読んで使おう ▸
**1)** 下にある地震予報の文章を、「1.2015年2月の地震活動」を含むところから書き始め、「001年の0.368年分に次いで少ない.」まで書いたら止めて、そのまま書き写してください。
**2)** 下にある地震活動の文章は途中で終わっています。最後の文のあとに続く部分を書いてください。

渡された文章 ▸
■ ■ ■ ■ ■ ■ ■

速報65)明治三陸地震の再来か・2015年3月の地震予報

1.2015年2月の地震活動

 気象庁が公開しているCMT解を解析した結果,2015年2月の地震個数と,プレート運動面積に対する総地震断層面積の比(速報36)は,日本全域で19個1.374月分,千島海溝域で0個,日本海溝域で16個6.876月分,伊豆・小笠原海溝域で0個,南海・琉球海溝域で3個0.247月分であった(2015年2月日本全図月別).
 全国の総地震断層面積比が1.374月分とプレート運動面積を上回ったのは,2014年7月1.225月分から7ヶ月ぶりである.昨年3月からの今月までの過去1年間の総地震断層面積比0.380年分であり,1997年の0.107年分・2014年の0.280年分・2001年の0.368年分に次いで少ない.

■ ■ ■ ■ ■ ■ ■

データの記録 ▸
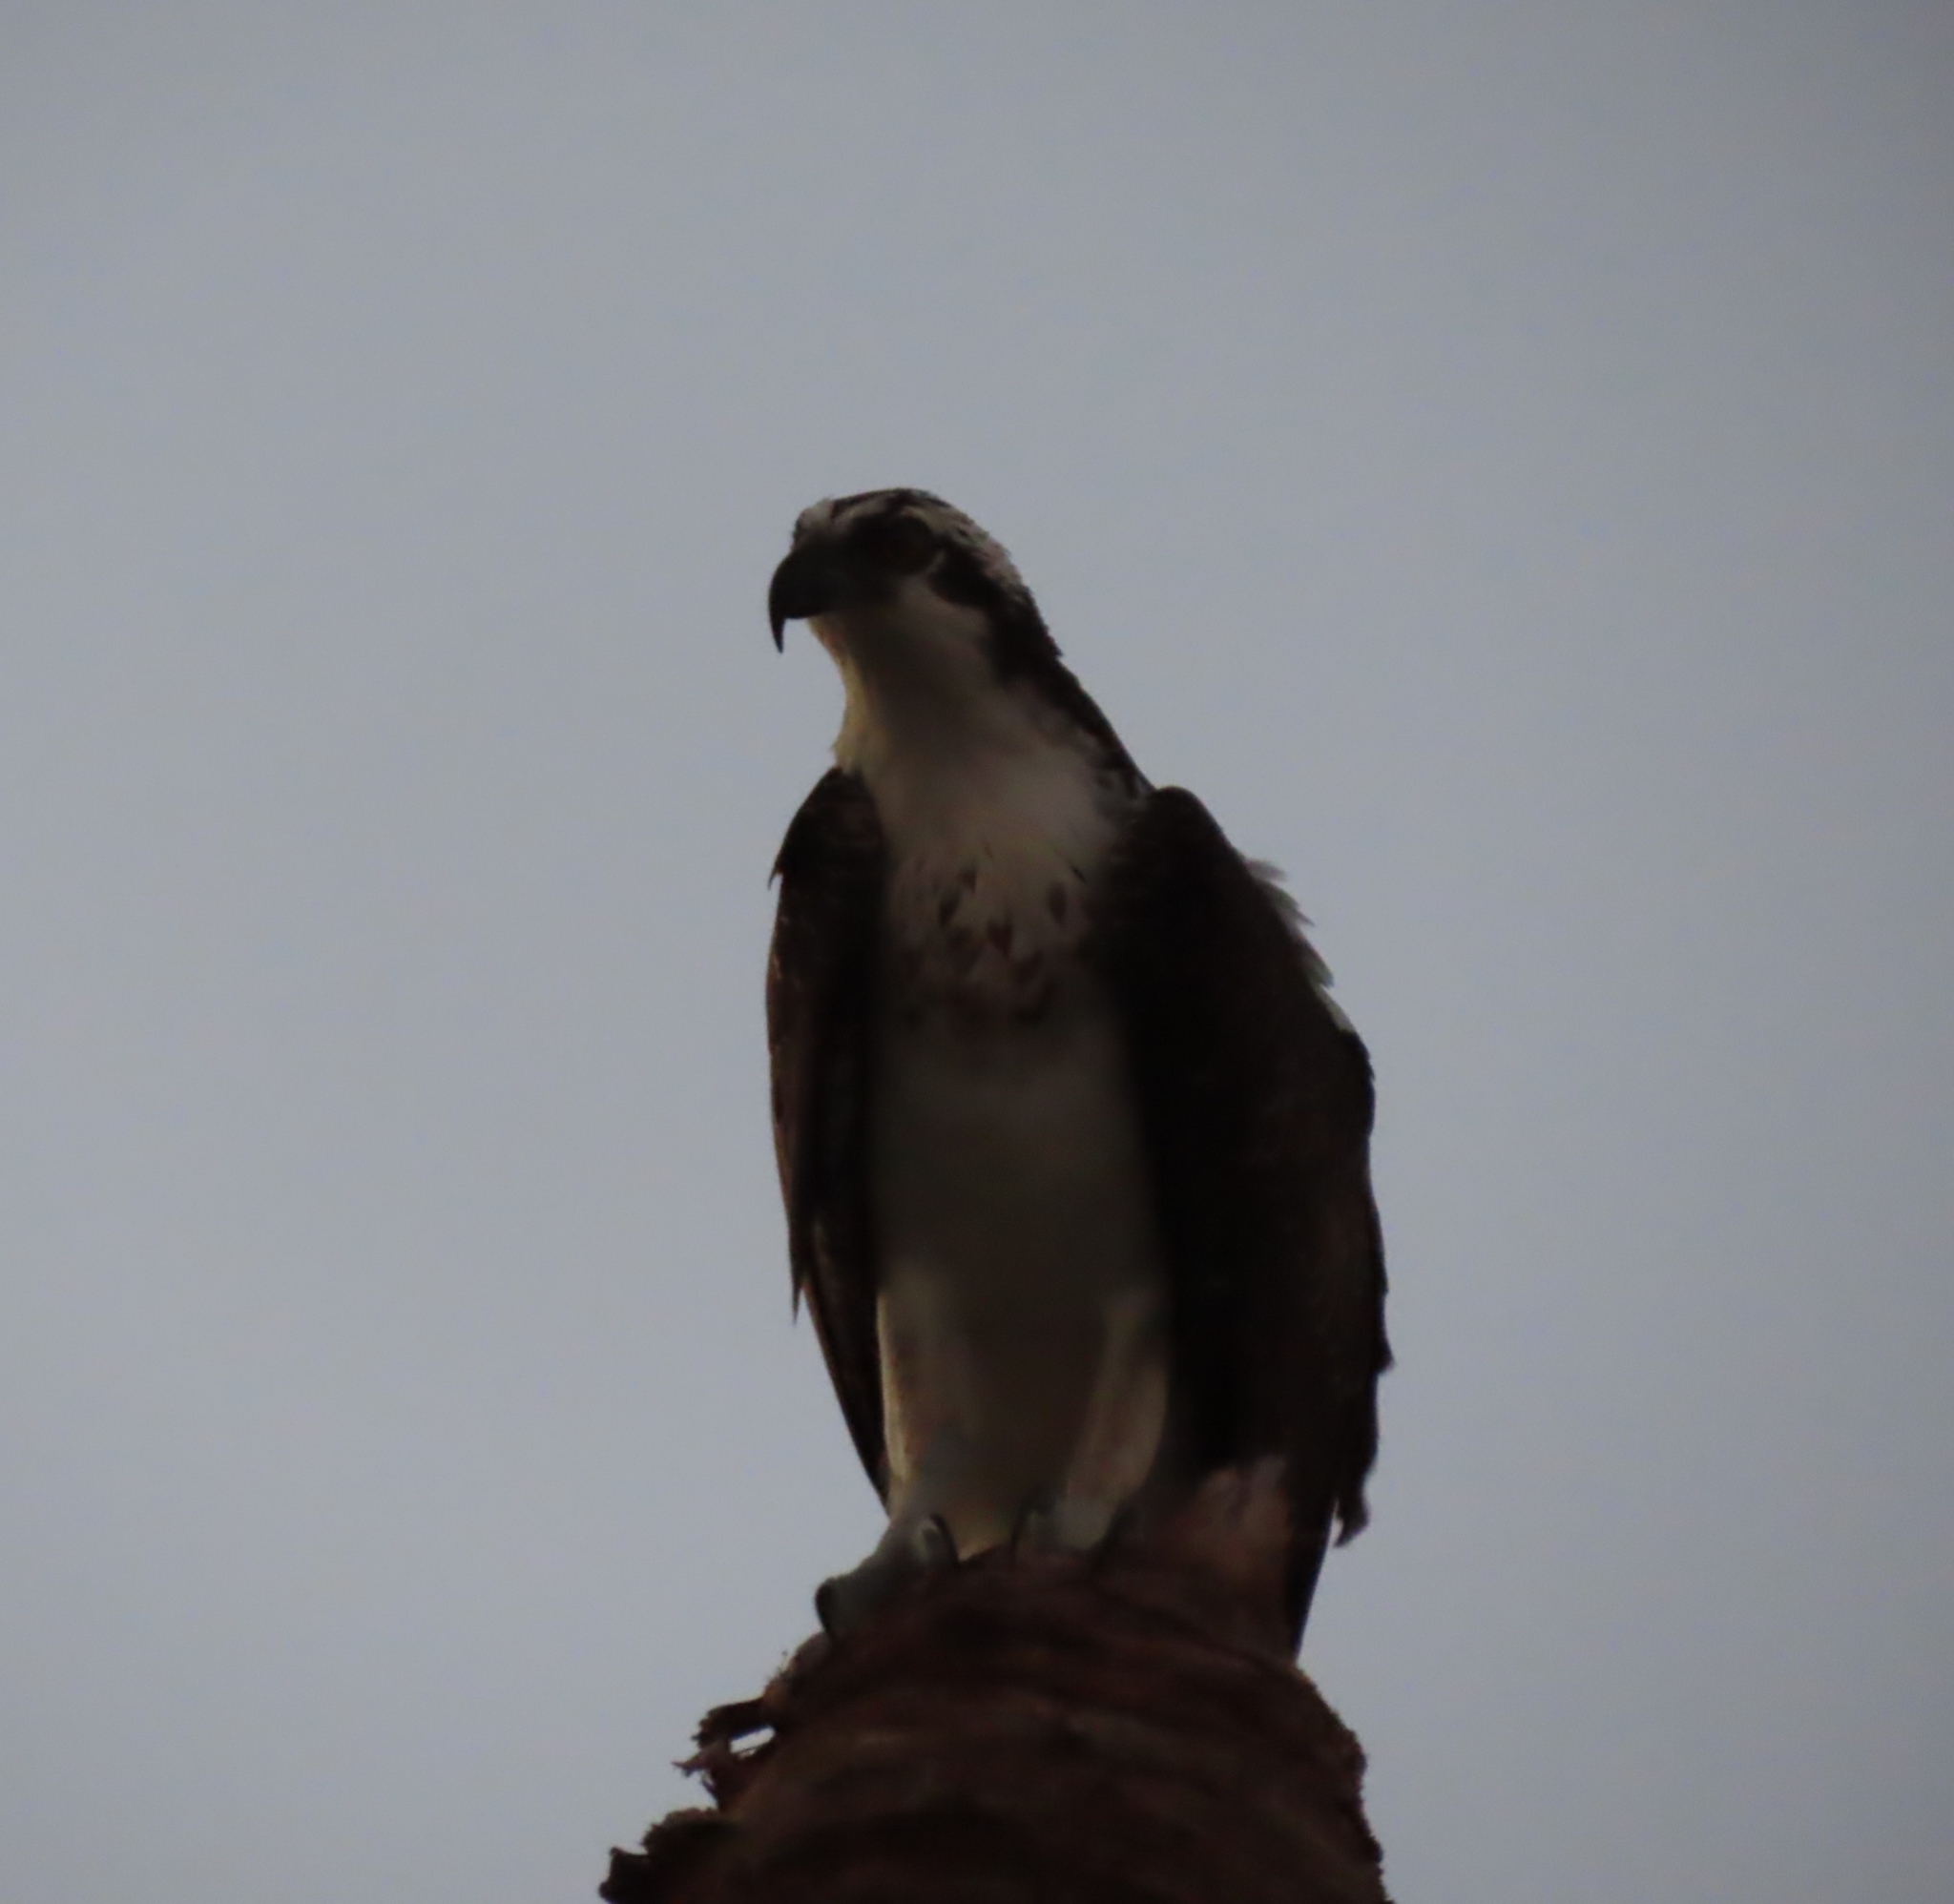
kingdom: Animalia
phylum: Chordata
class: Aves
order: Accipitriformes
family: Pandionidae
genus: Pandion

■ ■ ■ ■ ■ ■ ■

番号ごとの答え ▸
**1)**
1.2015年2月の地震活動

 気象庁が公開しているCMT解を解析した結果,2015年2月の地震個数と,プレート運動面積に対する総地震断層面積の比(速報36)は,日本全域で19個1.374月分,千島海溝域で0個,日本海溝域で16個6.876月分,伊豆・小笠原海溝域で0個,南海・琉球海溝域で3個0.247月分であった(2015年2月日本全図月別).
 全国の総地震断層面積比が1.374月分とプレート運動面積を上回ったのは,2014年7月1.225月分から7ヶ月ぶりである.昨年3月からの今月までの過去1年間の総地震断層面積比0.380年分であり,1997年の0.107年分・2014年の0.280年分・2001年の0.368年分に次いで少ない.

**2)**
 ここに示した総地震断層面積比の値は,これまで報告してきた値より小さくなっている.2014年以後,台湾南方のバシー海峡域を算出域に含めたため,2014年以前についてはバシー海峡域を含まない値になっていた.今回からバシー海峡域を含めた再計算値を使用する.
 M6.0以上の地震は,2月14日の台湾沖1個と2月17日~21日の三陸沖3個があり( 日本全図月別2015年2月 ),日本全域の総地震断層面積比を1.248に引上げている.

2.2013年2月のM6.0以上の地震;

1) 台湾沖
 台湾の東縁にはフィリピン海プレートと南シナプレートとの衝突境界が位置し,海岸山脈を形成している.その東方42kmで2月14日5時6分M6.2が起こった(日本全図月別2015年2月).
 台湾小円区では,1996年・1999年・2003年・2009年・2010年・2012年・2013年・2015年にM6.0以上のCMT発震機構解が,計12個報告されている.今回の地震は2013年10月以来,1年3ヶ月ぶりの報告である.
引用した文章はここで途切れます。